„Love’s going down“
Gleich der erste Song des Aresingers Harry Cane schlägt ein

30.04.2022 | Stand 23.09.2023, 1:43 Uhr

„Love’s going down“: Stolz auf seinen ersten professionellen Song aus dem Studio ist der Aresinger Harry Tobisch. Fotos: Sophie Schütz Fotografie

An die 150 Küchentischsongs hat Harald Tobisch aus Aresing (Landkreis Neuburg-Schrobenhausen) schon geschrieben. Einen gibt es nun aus dem Studio.

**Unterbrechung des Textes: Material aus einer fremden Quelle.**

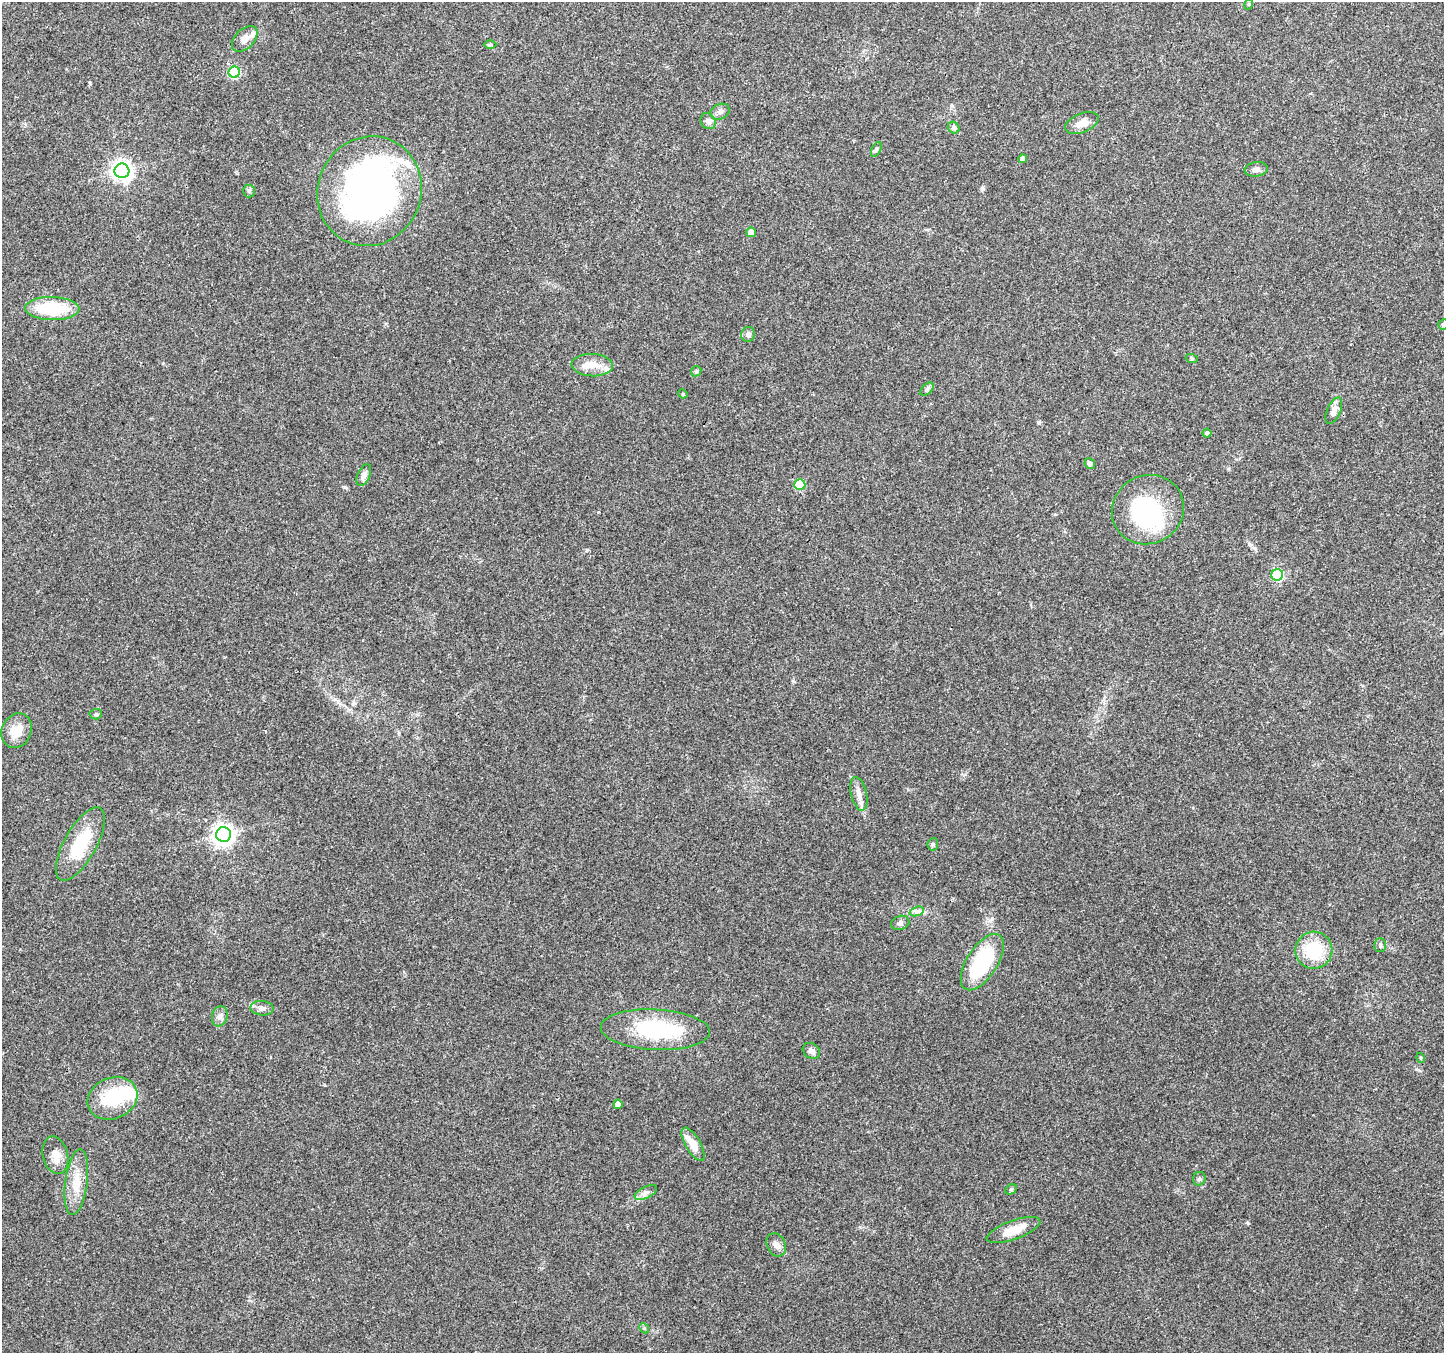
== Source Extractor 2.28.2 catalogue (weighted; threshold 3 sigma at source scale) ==
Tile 10 of 4 x 4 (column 2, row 3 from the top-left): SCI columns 1443-2884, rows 1551-2901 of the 5776 x 5870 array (HDU 1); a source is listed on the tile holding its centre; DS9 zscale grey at full resolution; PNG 1446 x 1355 px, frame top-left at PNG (2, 2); each listed source drawn as its Kron ellipse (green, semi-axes under 4 px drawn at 4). Shown black and unused: <1% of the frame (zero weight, under 3 of 4 exposures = <1% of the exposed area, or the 3 px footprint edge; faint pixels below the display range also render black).
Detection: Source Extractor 2.28.2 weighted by HDU 2 'WHT'; one run over the whole footprint, this tile lists its part. Background 0.0518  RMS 0.0036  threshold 0.0162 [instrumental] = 3 sigma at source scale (4.5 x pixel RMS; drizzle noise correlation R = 1.50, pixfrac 1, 0.0396/0.0396 arcsec/px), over >= 5 px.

An dem Tag, als sein erster Song erscheint, so richtig auf allen Kanälen, hält Harry Tobisch das ganze Thema auf emotionalen Abstand zu sich selbst. Er wollte nicht zu enttäuscht sein, „wenn es absäuft“, erzählt er. Doch dann: die ersten Reaktionen. Immer mehr davon, das geht ganz schnell. Und die sind so gut, dass das Gefühl plötzlich da ist, dieses Wahnsinnsgefühl – irgendwo zwischen Freude und Begeisterung, Stolz auf Vollbrachtes und der großen Lust, weiterzumachen. Auf dem richtigen Weg zu sein.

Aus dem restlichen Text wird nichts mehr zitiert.